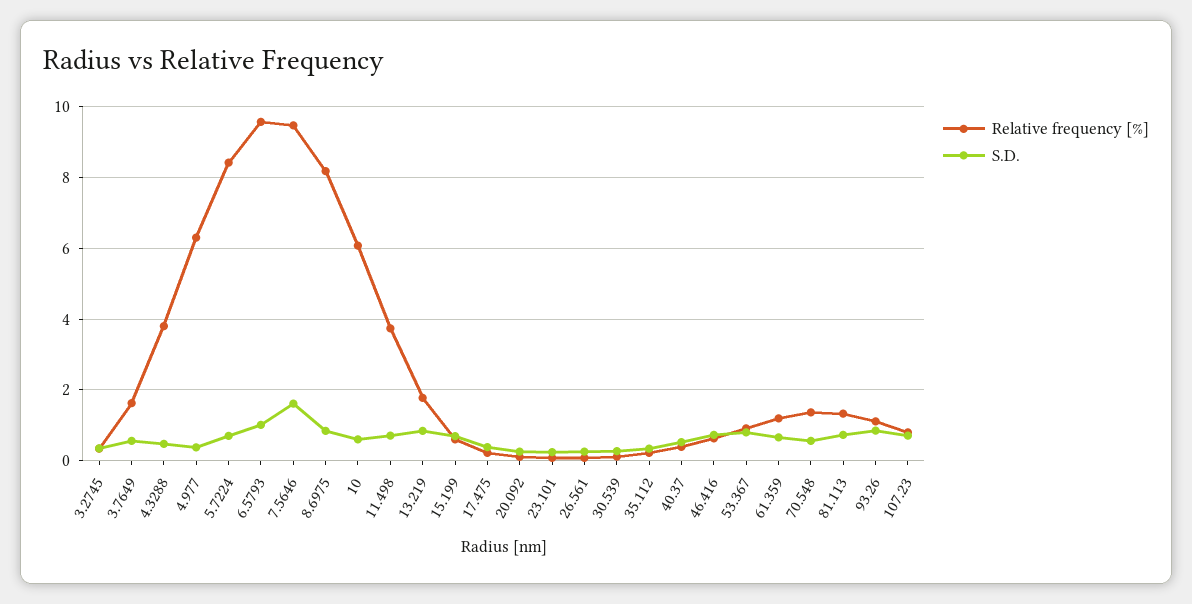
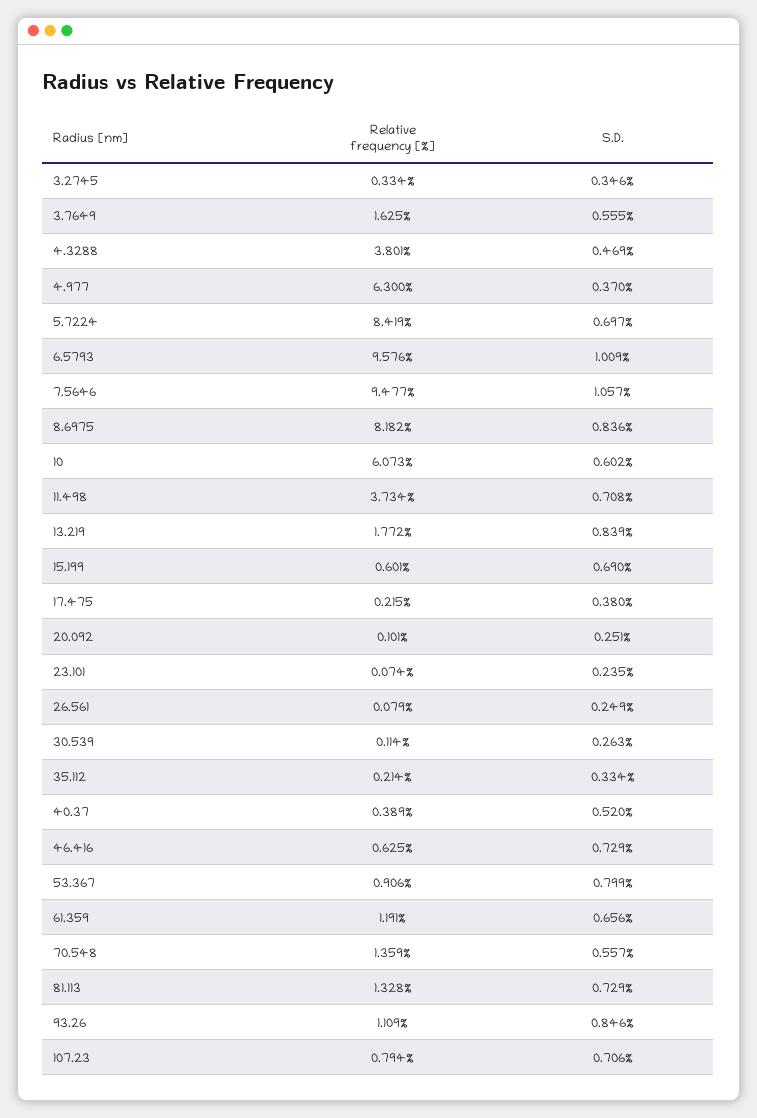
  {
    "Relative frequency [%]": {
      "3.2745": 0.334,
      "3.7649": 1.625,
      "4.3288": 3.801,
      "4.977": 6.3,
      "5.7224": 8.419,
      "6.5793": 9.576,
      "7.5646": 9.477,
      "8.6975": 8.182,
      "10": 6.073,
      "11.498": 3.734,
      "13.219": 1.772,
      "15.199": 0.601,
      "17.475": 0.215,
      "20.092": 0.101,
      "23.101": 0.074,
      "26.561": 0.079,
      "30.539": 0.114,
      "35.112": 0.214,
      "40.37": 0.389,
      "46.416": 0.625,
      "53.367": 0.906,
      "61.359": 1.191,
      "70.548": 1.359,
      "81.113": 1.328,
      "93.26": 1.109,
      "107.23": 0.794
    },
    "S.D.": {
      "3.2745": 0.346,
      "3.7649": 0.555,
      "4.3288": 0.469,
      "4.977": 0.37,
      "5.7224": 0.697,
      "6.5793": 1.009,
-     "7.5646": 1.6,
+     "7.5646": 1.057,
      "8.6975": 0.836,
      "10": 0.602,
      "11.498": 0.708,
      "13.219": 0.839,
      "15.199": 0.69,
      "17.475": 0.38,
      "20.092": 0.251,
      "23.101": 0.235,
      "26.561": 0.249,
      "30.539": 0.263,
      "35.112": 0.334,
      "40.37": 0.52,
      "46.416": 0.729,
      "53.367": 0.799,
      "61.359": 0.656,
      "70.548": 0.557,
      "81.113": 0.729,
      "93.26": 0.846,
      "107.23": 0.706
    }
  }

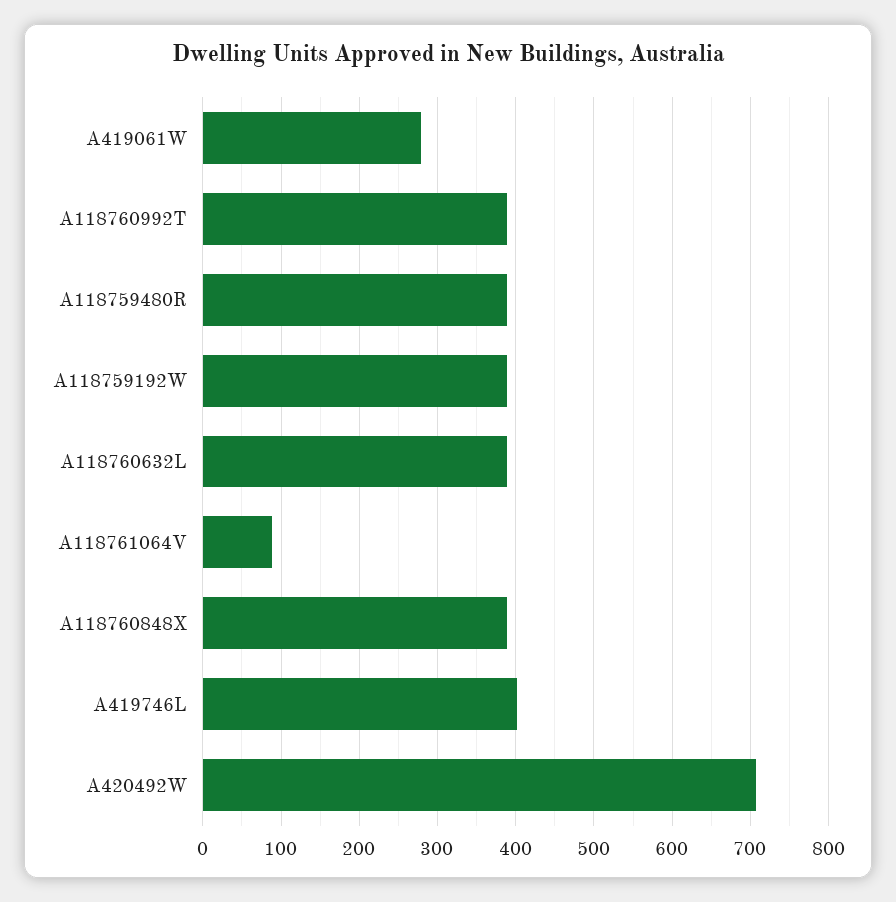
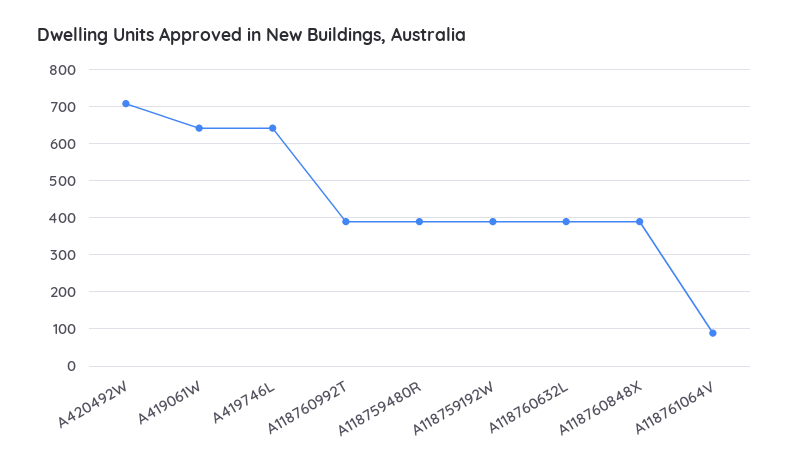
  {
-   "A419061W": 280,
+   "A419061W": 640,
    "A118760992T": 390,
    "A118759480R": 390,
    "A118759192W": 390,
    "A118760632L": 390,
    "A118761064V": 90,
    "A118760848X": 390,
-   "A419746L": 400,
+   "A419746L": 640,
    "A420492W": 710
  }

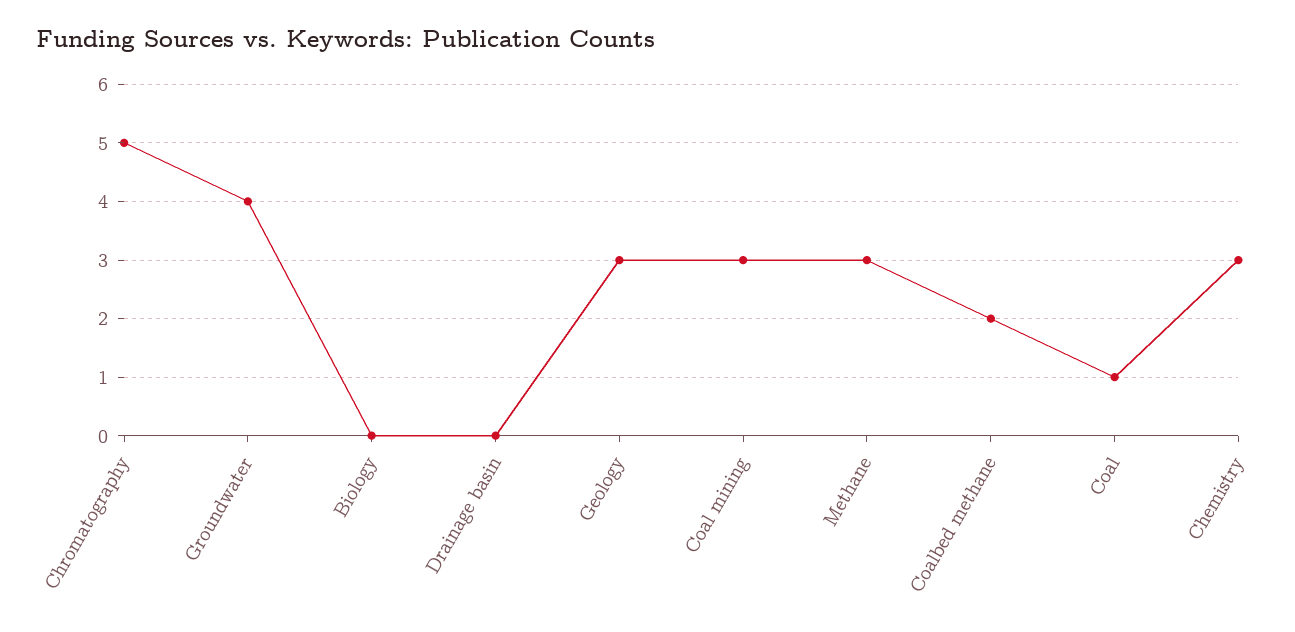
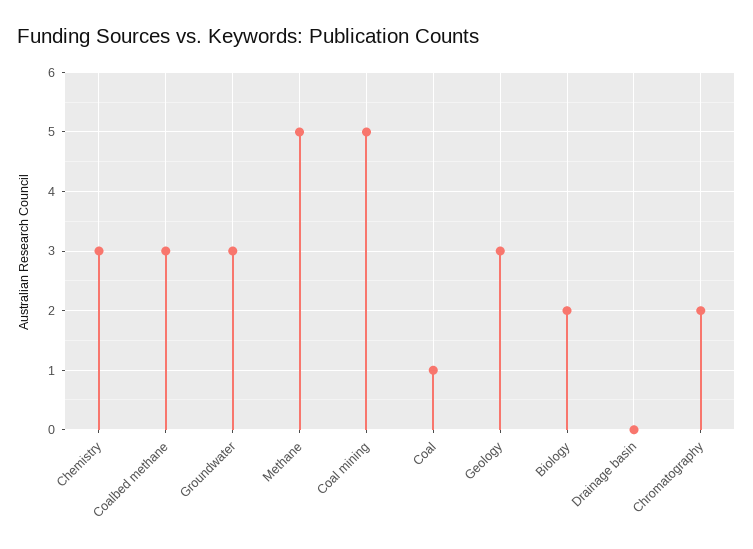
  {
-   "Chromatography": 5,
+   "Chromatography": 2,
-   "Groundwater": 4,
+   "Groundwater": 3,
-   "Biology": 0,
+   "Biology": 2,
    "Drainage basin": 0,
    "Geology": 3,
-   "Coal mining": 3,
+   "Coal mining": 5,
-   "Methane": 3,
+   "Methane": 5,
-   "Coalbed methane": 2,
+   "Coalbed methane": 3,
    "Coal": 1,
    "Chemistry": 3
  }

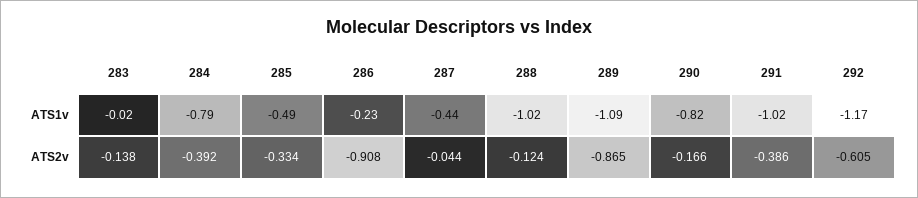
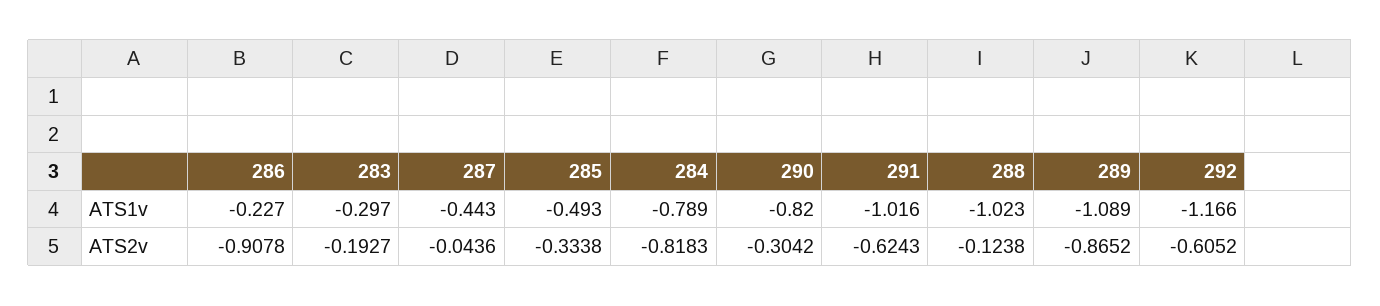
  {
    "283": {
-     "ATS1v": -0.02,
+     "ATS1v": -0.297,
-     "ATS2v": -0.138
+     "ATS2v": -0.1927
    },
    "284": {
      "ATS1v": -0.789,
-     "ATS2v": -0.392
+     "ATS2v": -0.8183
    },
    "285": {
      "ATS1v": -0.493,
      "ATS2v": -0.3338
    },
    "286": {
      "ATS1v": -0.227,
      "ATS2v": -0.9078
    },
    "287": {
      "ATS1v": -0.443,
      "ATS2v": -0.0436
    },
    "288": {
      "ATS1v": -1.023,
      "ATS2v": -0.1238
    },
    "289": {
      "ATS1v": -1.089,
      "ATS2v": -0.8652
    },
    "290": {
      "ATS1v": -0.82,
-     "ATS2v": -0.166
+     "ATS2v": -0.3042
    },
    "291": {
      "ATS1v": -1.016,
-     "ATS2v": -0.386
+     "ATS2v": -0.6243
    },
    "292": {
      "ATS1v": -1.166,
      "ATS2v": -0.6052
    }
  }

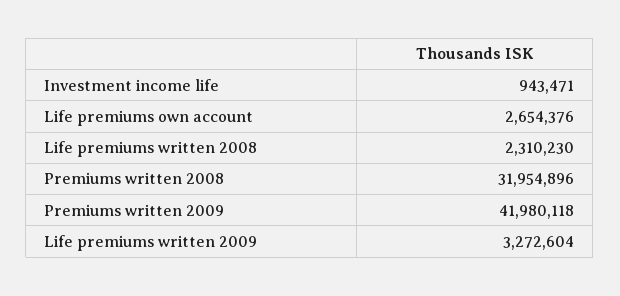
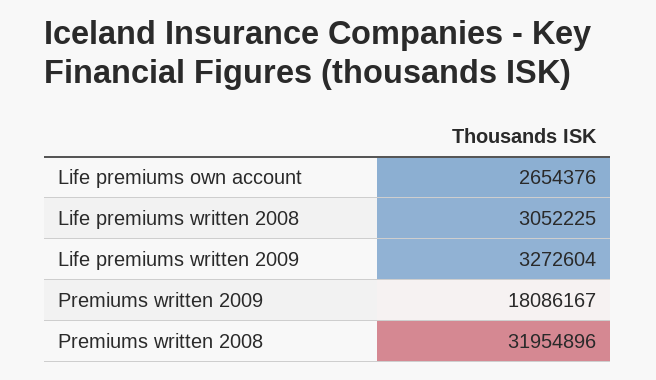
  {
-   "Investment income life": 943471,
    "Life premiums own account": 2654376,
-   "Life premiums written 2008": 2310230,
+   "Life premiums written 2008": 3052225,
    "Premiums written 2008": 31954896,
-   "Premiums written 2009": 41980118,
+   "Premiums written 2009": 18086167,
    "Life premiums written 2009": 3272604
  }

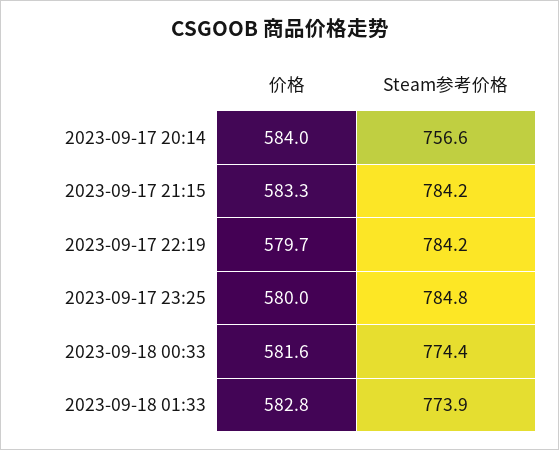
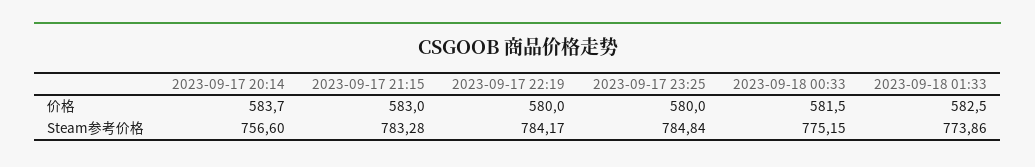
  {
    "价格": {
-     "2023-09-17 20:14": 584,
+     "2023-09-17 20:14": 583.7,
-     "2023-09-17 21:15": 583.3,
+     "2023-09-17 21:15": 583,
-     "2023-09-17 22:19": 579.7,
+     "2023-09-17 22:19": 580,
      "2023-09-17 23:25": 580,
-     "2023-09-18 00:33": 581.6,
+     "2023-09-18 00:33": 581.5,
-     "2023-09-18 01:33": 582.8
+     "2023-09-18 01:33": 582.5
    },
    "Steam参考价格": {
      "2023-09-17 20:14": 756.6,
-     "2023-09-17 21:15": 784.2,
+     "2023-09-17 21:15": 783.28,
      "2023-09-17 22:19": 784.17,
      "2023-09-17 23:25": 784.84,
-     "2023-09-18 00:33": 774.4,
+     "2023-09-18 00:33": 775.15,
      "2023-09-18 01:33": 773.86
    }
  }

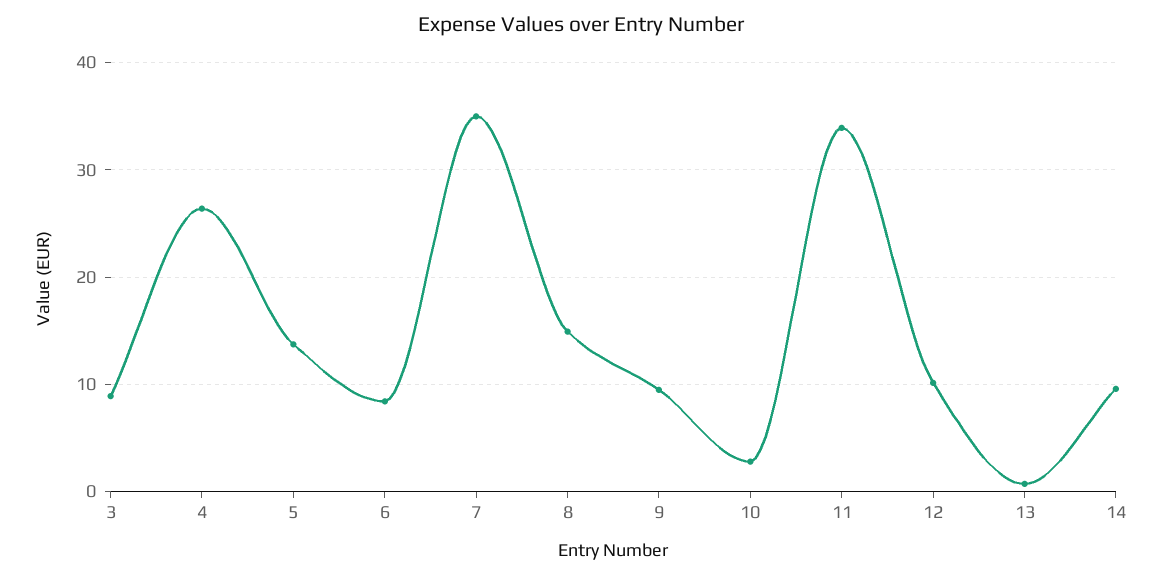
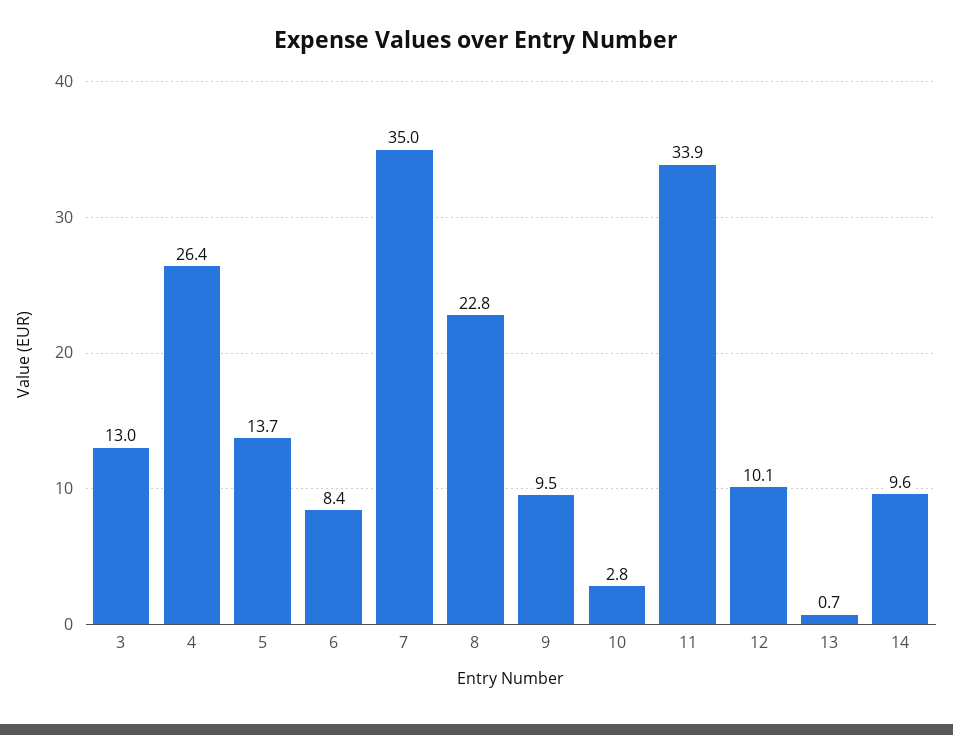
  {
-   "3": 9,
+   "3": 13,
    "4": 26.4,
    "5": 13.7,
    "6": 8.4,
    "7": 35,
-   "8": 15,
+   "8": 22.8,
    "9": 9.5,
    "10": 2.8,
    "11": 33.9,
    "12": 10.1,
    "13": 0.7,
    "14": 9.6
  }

TASK GOAL: Copy out the data exactly and keep the pictures out.

YOUR RESPONSE:
  {
    "Relative frequency [%]": {
      "3.2745": 0.334,
      "3.7649": 1.625,
      "4.3288": 3.801,
      "4.977": 6.3,
      "5.7224": 8.419,
      "6.5793": 9.576,
      "7.5646": 9.477,
      "8.6975": 8.182,
      "10": 6.073,
      "11.498": 3.734,
      "13.219": 1.772,
      "15.199": 0.601,
      "17.475": 0.215,
      "20.092": 0.101,
      "23.101": 0.074,
      "26.561": 0.079,
      "30.539": 0.114,
      "35.112": 0.214,
      "40.37": 0.389,
      "46.416": 0.625,
      "53.367": 0.906,
      "61.359": 1.191,
      "70.548": 1.359,
      "81.113": 1.328,
      "93.26": 1.109,
      "107.23": 0.794
    },
    "S.D.": {
      "3.2745": 0.346,
      "3.7649": 0.555,
      "4.3288": 0.469,
      "4.977": 0.37,
      "5.7224": 0.697,
      "6.5793": 1.009,
-     "7.5646": 1.6,
+     "7.5646": 1.057,
      "8.6975": 0.836,
      "10": 0.602,
      "11.498": 0.708,
      "13.219": 0.839,
      "15.199": 0.69,
      "17.475": 0.38,
      "20.092": 0.251,
      "23.101": 0.235,
      "26.561": 0.249,
      "30.539": 0.263,
      "35.112": 0.334,
      "40.37": 0.52,
      "46.416": 0.729,
      "53.367": 0.799,
      "61.359": 0.656,
      "70.548": 0.557,
      "81.113": 0.729,
      "93.26": 0.846,
      "107.23": 0.706
    }
  }

  {
-   "A419061W": 280,
+   "A419061W": 640,
    "A118760992T": 390,
    "A118759480R": 390,
    "A118759192W": 390,
    "A118760632L": 390,
    "A118761064V": 90,
    "A118760848X": 390,
-   "A419746L": 400,
+   "A419746L": 640,
    "A420492W": 710
  }

  {
-   "Chromatography": 5,
+   "Chromatography": 2,
-   "Groundwater": 4,
+   "Groundwater": 3,
-   "Biology": 0,
+   "Biology": 2,
    "Drainage basin": 0,
    "Geology": 3,
-   "Coal mining": 3,
+   "Coal mining": 5,
-   "Methane": 3,
+   "Methane": 5,
-   "Coalbed methane": 2,
+   "Coalbed methane": 3,
    "Coal": 1,
    "Chemistry": 3
  }

  {
    "283": {
-     "ATS1v": -0.02,
+     "ATS1v": -0.297,
-     "ATS2v": -0.138
+     "ATS2v": -0.1927
    },
    "284": {
      "ATS1v": -0.789,
-     "ATS2v": -0.392
+     "ATS2v": -0.8183
    },
    "285": {
      "ATS1v": -0.493,
      "ATS2v": -0.3338
    },
    "286": {
      "ATS1v": -0.227,
      "ATS2v": -0.9078
    },
    "287": {
      "ATS1v": -0.443,
      "ATS2v": -0.0436
    },
    "288": {
      "ATS1v": -1.023,
      "ATS2v": -0.1238
    },
    "289": {
      "ATS1v": -1.089,
      "ATS2v": -0.8652
    },
    "290": {
      "ATS1v": -0.82,
-     "ATS2v": -0.166
+     "ATS2v": -0.3042
    },
    "291": {
      "ATS1v": -1.016,
-     "ATS2v": -0.386
+     "ATS2v": -0.6243
    },
    "292": {
      "ATS1v": -1.166,
      "ATS2v": -0.6052
    }
  }

  {
-   "Investment income life": 943471,
    "Life premiums own account": 2654376,
-   "Life premiums written 2008": 2310230,
+   "Life premiums written 2008": 3052225,
    "Premiums written 2008": 31954896,
-   "Premiums written 2009": 41980118,
+   "Premiums written 2009": 18086167,
    "Life premiums written 2009": 3272604
  }

  {
    "价格": {
-     "2023-09-17 20:14": 584,
+     "2023-09-17 20:14": 583.7,
-     "2023-09-17 21:15": 583.3,
+     "2023-09-17 21:15": 583,
-     "2023-09-17 22:19": 579.7,
+     "2023-09-17 22:19": 580,
      "2023-09-17 23:25": 580,
-     "2023-09-18 00:33": 581.6,
+     "2023-09-18 00:33": 581.5,
-     "2023-09-18 01:33": 582.8
+     "2023-09-18 01:33": 582.5
    },
    "Steam参考价格": {
      "2023-09-17 20:14": 756.6,
-     "2023-09-17 21:15": 784.2,
+     "2023-09-17 21:15": 783.28,
      "2023-09-17 22:19": 784.17,
      "2023-09-17 23:25": 784.84,
-     "2023-09-18 00:33": 774.4,
+     "2023-09-18 00:33": 775.15,
      "2023-09-18 01:33": 773.86
    }
  }

  {
-   "3": 9,
+   "3": 13,
    "4": 26.4,
    "5": 13.7,
    "6": 8.4,
    "7": 35,
-   "8": 15,
+   "8": 22.8,
    "9": 9.5,
    "10": 2.8,
    "11": 33.9,
    "12": 10.1,
    "13": 0.7,
    "14": 9.6
  }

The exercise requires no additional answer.